Copy the rows below verbatim, everything from the line containing "Llanes, Tara (1976–)" down to the line containing "Llewellyn, Kate", both included, and nothing else.

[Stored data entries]
——————

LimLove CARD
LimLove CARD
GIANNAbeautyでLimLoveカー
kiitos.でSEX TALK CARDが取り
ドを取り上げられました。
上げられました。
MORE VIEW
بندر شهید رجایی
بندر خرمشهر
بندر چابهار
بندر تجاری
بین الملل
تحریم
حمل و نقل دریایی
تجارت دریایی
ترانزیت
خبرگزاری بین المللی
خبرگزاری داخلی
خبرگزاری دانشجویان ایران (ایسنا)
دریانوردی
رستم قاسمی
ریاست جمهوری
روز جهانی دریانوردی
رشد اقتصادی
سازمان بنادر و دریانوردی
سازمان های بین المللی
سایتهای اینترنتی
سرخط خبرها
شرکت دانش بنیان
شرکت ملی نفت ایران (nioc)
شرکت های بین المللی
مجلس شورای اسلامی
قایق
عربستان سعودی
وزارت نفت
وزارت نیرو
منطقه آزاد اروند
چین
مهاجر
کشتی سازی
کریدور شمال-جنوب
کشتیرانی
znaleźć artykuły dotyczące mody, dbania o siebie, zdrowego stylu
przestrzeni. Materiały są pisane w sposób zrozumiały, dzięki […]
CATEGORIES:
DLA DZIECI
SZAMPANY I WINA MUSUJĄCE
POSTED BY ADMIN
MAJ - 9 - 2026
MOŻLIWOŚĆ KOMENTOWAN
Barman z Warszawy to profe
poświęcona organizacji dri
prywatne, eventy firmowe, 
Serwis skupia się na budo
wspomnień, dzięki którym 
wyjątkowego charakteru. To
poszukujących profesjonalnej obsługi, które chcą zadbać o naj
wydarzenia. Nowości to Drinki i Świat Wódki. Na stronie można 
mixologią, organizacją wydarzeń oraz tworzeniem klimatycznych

——————

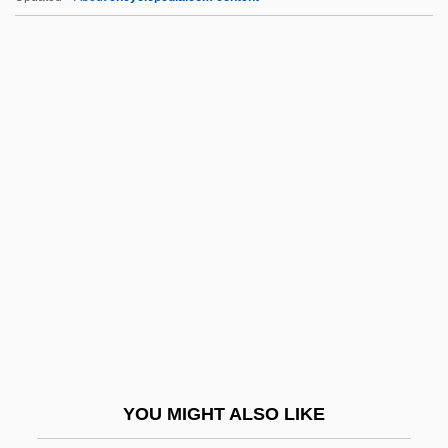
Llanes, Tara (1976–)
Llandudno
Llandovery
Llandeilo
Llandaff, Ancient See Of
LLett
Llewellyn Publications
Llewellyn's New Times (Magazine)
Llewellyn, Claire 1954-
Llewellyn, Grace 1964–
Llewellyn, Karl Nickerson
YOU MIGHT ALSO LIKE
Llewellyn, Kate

——————

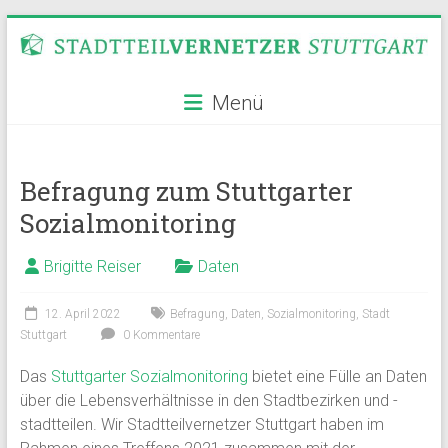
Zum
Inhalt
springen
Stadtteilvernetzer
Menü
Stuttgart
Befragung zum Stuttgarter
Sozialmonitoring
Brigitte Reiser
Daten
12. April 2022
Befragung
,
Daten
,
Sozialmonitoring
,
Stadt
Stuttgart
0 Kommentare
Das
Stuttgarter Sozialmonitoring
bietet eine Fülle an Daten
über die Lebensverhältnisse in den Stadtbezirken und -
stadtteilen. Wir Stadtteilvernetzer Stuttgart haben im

——————

**Answer to this problem**
Llanes, Tara (1976–)
Llandudno
Llandovery
Llandeilo
Llandaff, Ancient See Of
LLett
Llewellyn Publications
Llewellyn's New Times (Magazine)
Llewellyn, Claire 1954-
Llewellyn, Grace 1964–
Llewellyn, Karl Nickerson
YOU MIGHT ALSO LIKE
Llewellyn, Kate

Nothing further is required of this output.